Inflation expectations have crept up to the highest levels in seven years. The enormous economic stimulus along with COVID loosening its grip, vaccinations moving quickly, economies re-opening, and consumers ready to spend has caused the spike.
Fed Chair Powell attempted to talk down inflation by suggesting it will be volatile in short term but will not even meet the Fed’s target of 2% for three years. The bond market was not having any of it, and despite Powell’s seemingly comforting words on inflation, bond prices dropped all week, sending mortgage rates higher.
The Fed Doesn’t Control Long-Term Rates
This recent uptick in rates is a stark reminder that the Fed doesn’t control long-term rates. Despite purchasing $30B in MBS in the last week in an effort to help keep rates low, rates only moved higher.
Durable Goods Orders Tell a Good Story
On February 17, the Retail Sales Report for January came in five times better than expectations, and this past Thursday, Durable Goods Orders confirmed the strength of the U.S. consumer.
A durable good is an item with a life expectancy of at least three years. Think appliances, furniture, and electronics. These items cost more money, so it is a positive sign to see consumers have the ability, willingness, and confidence to make these purchases. We should expect future readings to be sound as the U.S. economy gets back to fully open.
$1.9T Stimulus Plan at Risk
The recent round of strong economic readings coupled with more state reopenings and vaccination progress has many on both sides of the aisle questioning the size of the $1.9 trillion stimulus plan.
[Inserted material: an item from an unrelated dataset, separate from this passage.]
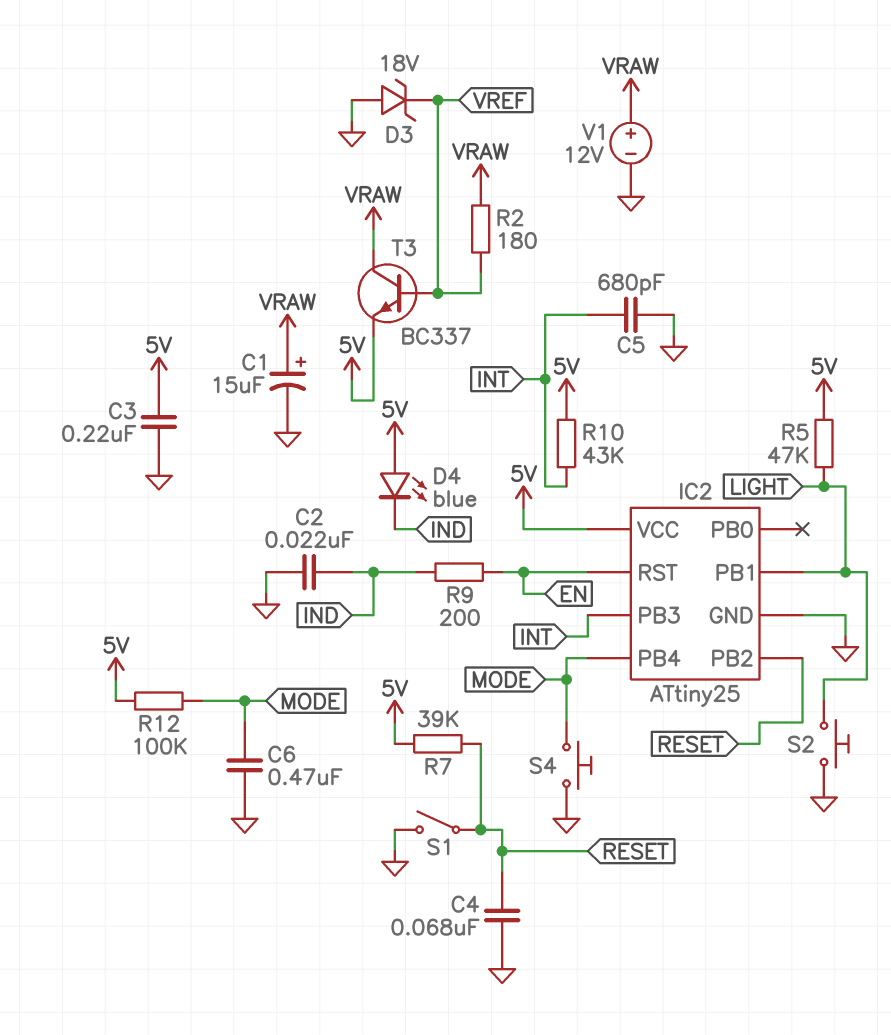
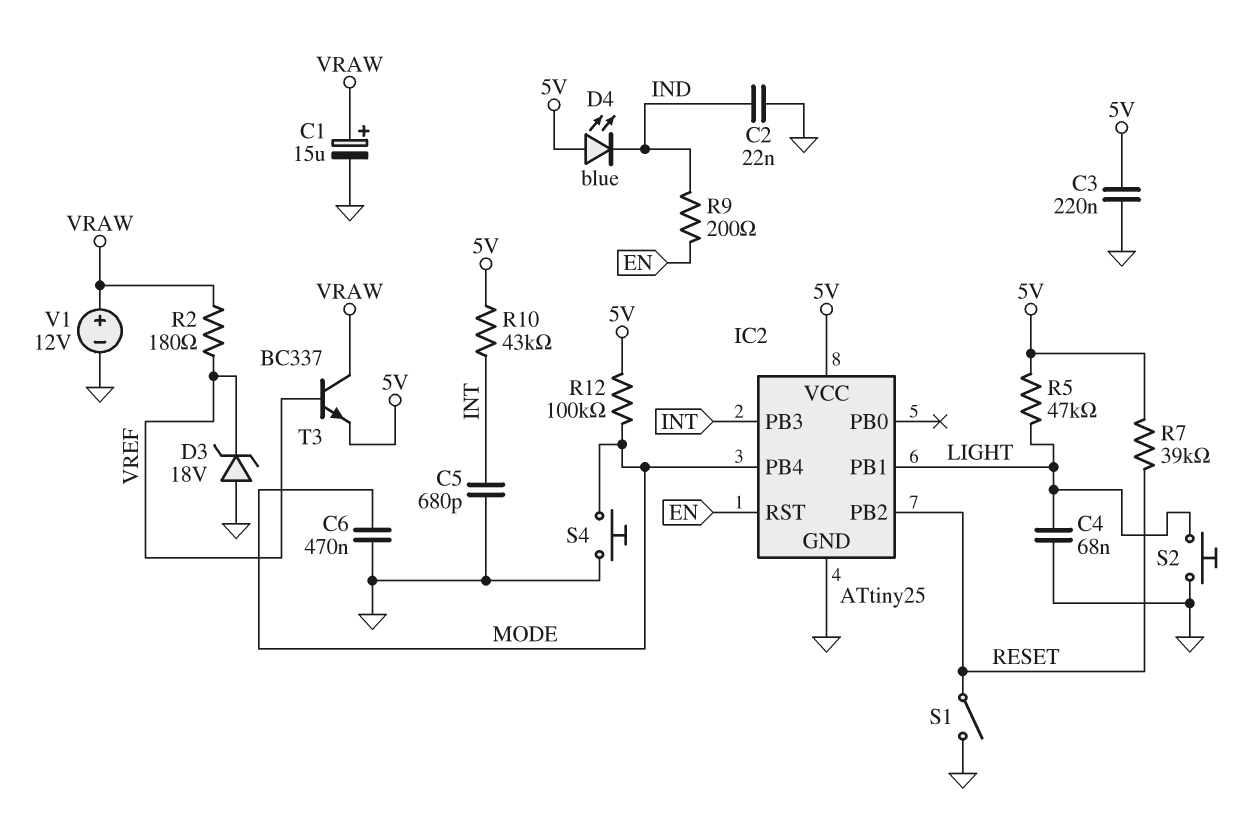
C4: 68nF (GND, RESET) -> 68nF (GND, LIGHT)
One could argue there is no better stimulus than getting the entire U.S. economy back open.
A plan will need to be approved by mid-March as unemployment benefits are due to expire.
Should the bill get trimmed back, it may help the bond market and rates, as it would likely lower inflation expectations. Some of the present fear in the bond market is the idea that a large stimulus package will exacerbate rising inflation pressures.
Bottom line: Home loan rates are still historically low. With all of the good news and more and more stimulus, we should expect rates to creep higher still. Now is a great time to take advantage of rates before we see an even further rise.